Why dont they mind their own business?
If they know so much I suggest they do what they tell me to do.

What ever anyway its all gone now and Im the left over crap.
The only real friend I have except for the dear people on here that understand where Im coming from is my sweetheart Jesus.

He never tells me to do anything. He just loves me. Thats what THEY cannot deal with.........His love.

What hurts the most though is that one woman (Deborah)that said to me all of that love stuff about Jesus. She took me in and the stuff that follows Ill never understand. Maybe she was a witch or something?

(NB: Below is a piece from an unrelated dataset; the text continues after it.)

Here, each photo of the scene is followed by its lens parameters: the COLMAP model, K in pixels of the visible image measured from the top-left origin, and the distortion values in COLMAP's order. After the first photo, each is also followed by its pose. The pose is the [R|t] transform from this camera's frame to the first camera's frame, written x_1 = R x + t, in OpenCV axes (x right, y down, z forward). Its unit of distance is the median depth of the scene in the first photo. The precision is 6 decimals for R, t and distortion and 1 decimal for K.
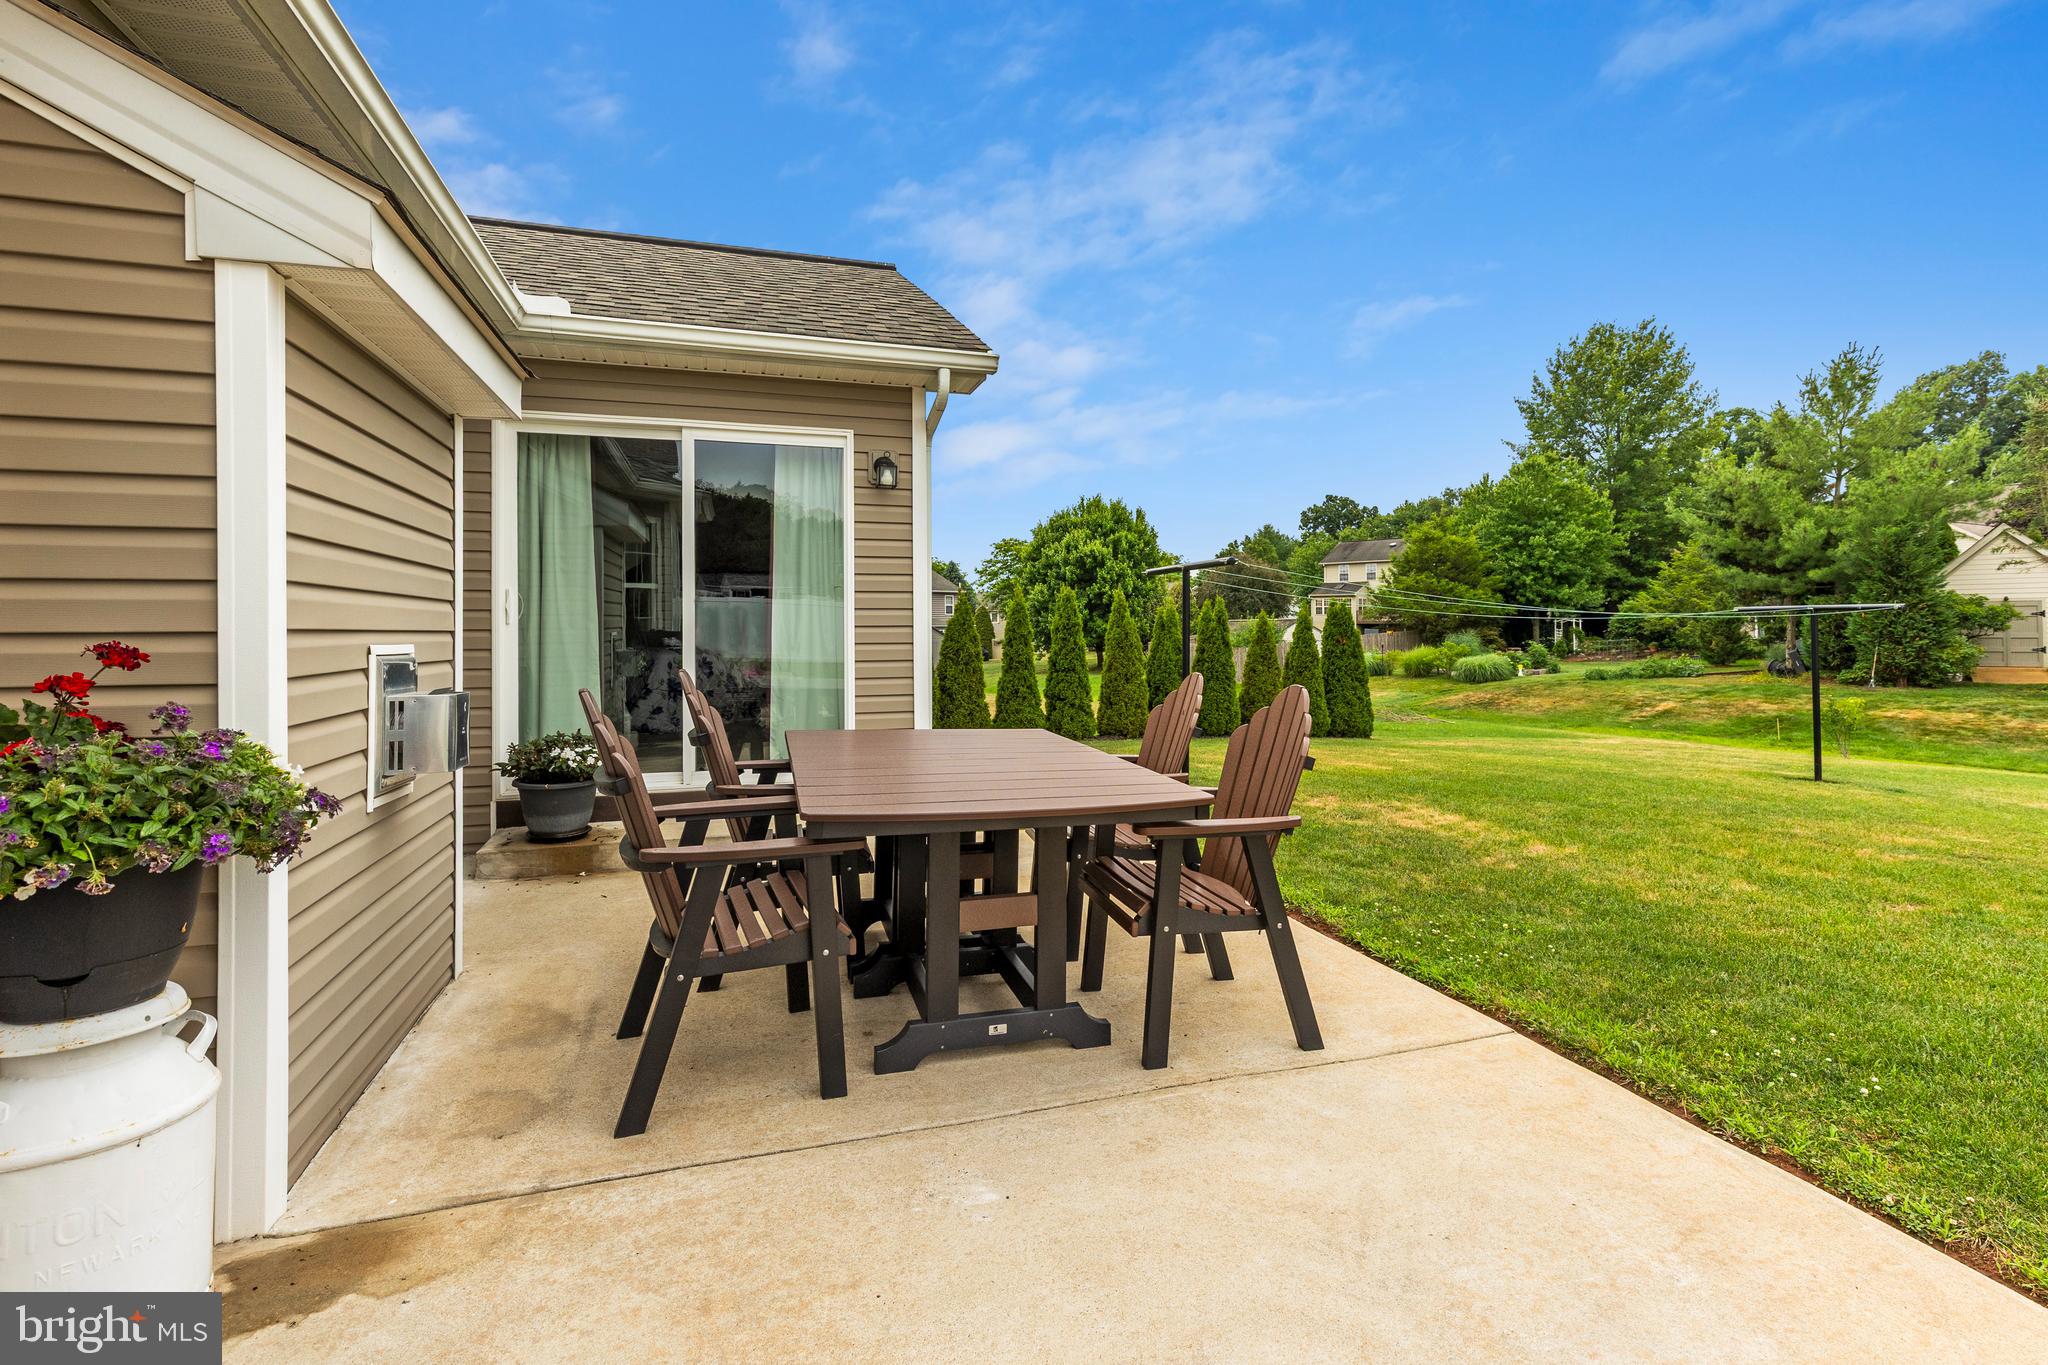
lens RADIAL K [[937.0, 0, 1024.0], [0, 937.0, 682.5], [0, 0, 1]] dist [0.000971, 0.000203]
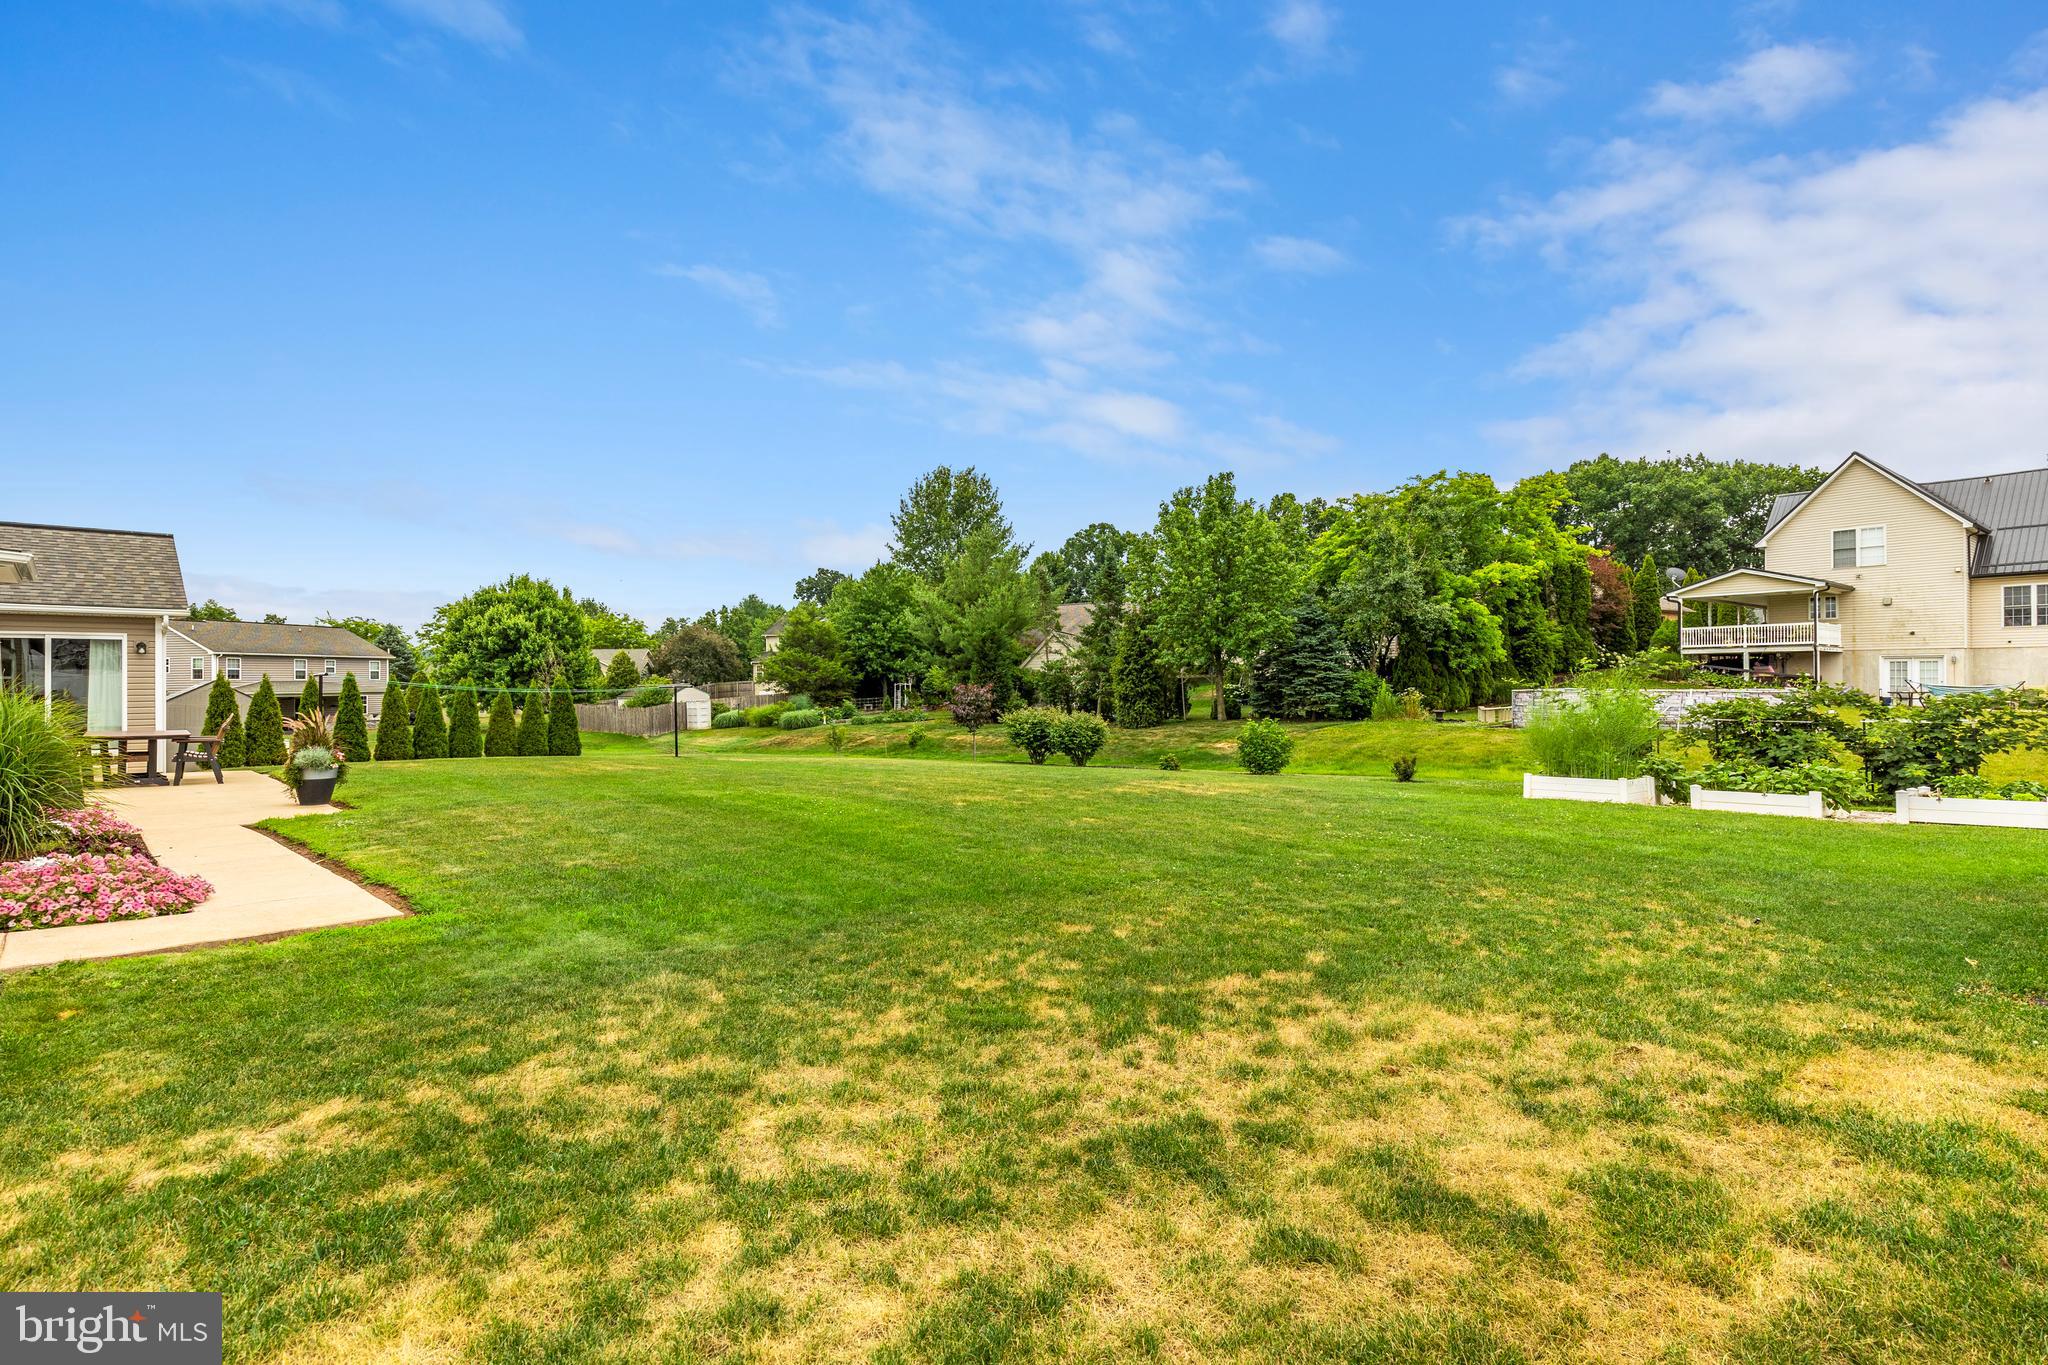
lens RADIAL K [[1008.0, 0, 1024.0], [0, 1008.0, 682.5], [0, 0, 1]] dist [0.083866, 0.000284]
pose [[0.909861, -0.003402, 0.414900, 0.115017], [0.030190, 0.997859, -0.058024, 0.020249], [-0.413814, 0.065319, 0.908015, -0.374262]]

No please dont deliver me ok?
Anyway its the words she spoke to me that I miss. All of that good love Ive never had at any time in my life.
Its not forgiveness I need its healing. I forgive them all I honestly do and always have. Ive always forgiven all of my life because I was taught from the onset that I am not in another persons body and who knows what they have been through? My dad taught me to always try to think like the other person.......try to understand try to be nice and help, have compassions for them always.
So I did and with my mothers help I blame myself now for everything, everywhere. The person they forgot to teach me to love is me.